▶ [WHAT YOU HAVE TO DO]
Restate the data word for word. Leave the pictures out.
***** DATA *****
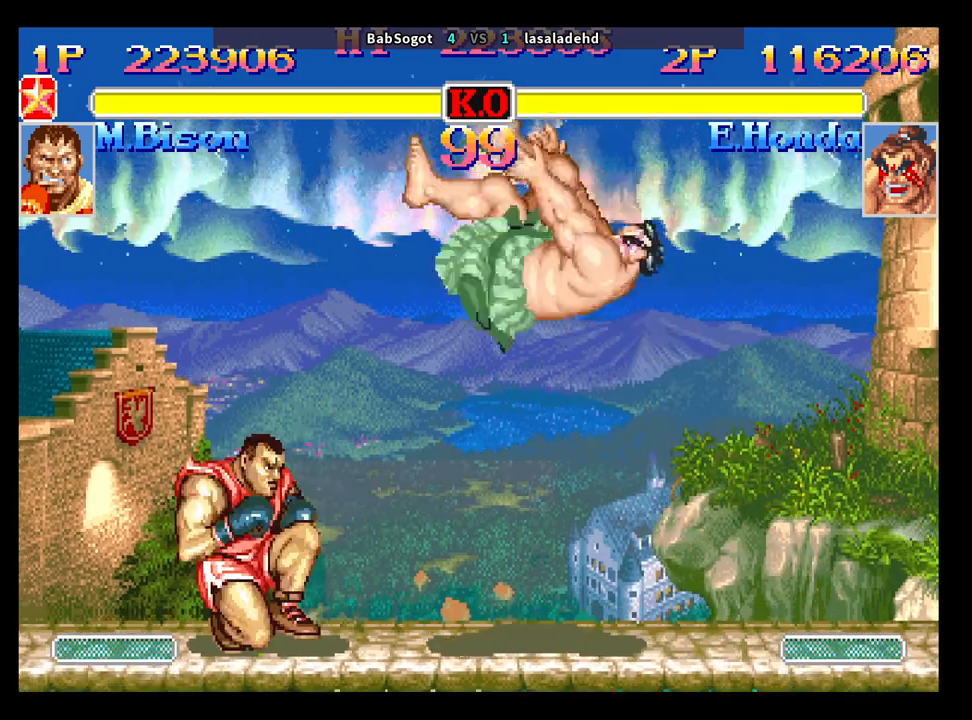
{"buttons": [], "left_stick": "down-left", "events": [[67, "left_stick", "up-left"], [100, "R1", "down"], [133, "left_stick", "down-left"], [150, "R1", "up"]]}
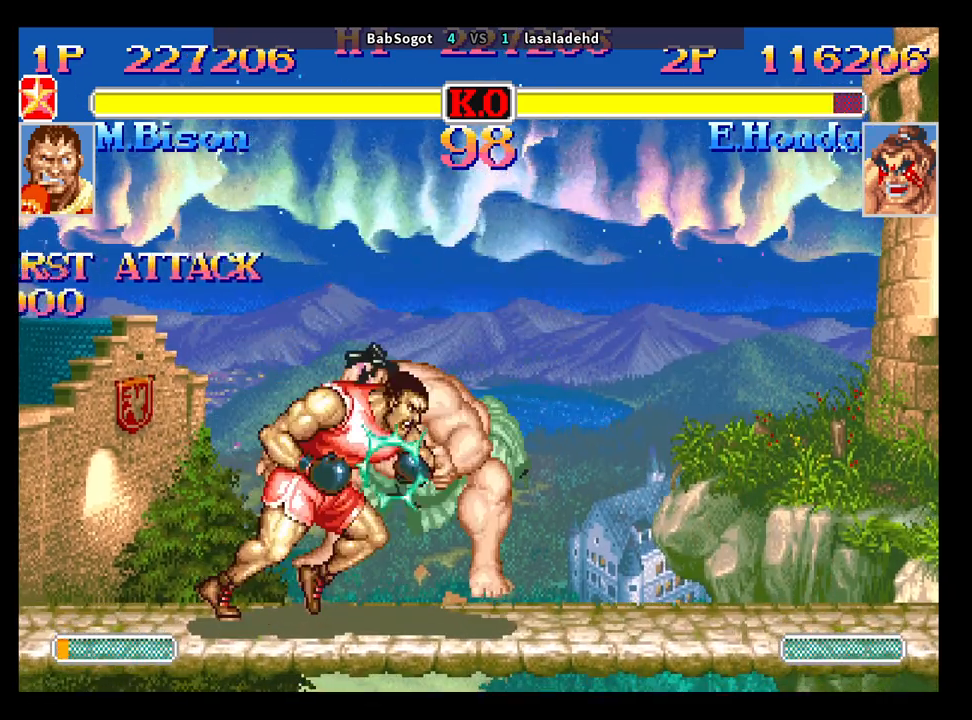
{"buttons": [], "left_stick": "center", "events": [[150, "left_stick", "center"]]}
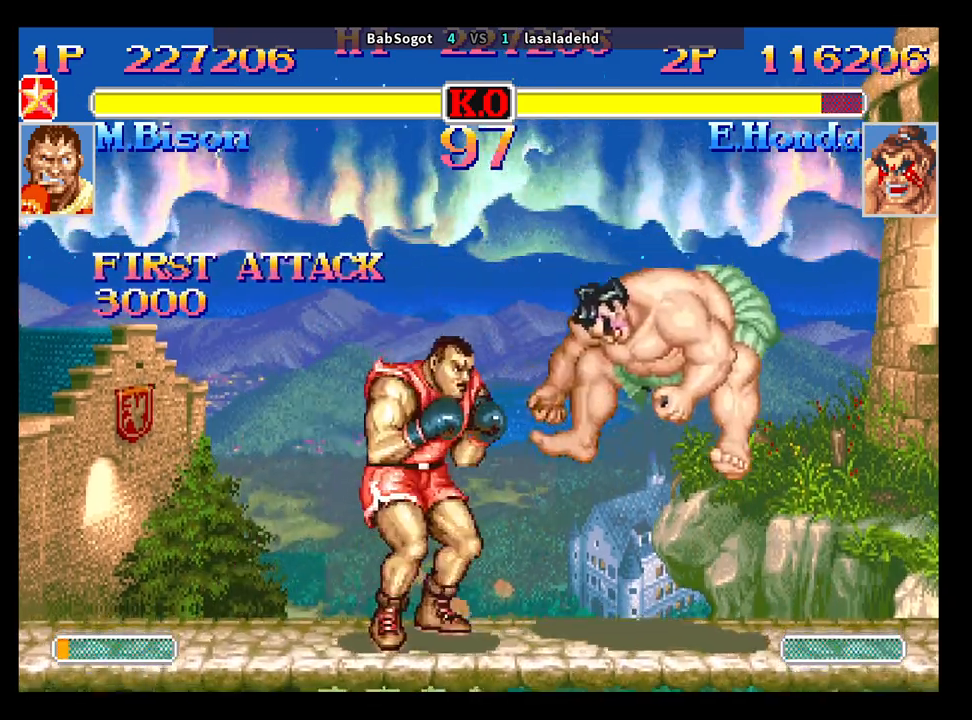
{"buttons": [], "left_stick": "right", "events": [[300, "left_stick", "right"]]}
*****
▶ [ANSWER SECTION]
{"buttons": [], "left_stick": "down-left", "events": [[67, "left_stick", "up-left"], [100, "R1", "down"], [133, "left_stick", "down-left"], [150, "R1", "up"]]}
{"buttons": [], "left_stick": "center", "events": [[150, "left_stick", "center"]]}
{"buttons": [], "left_stick": "right", "events": [[300, "left_stick", "right"]]}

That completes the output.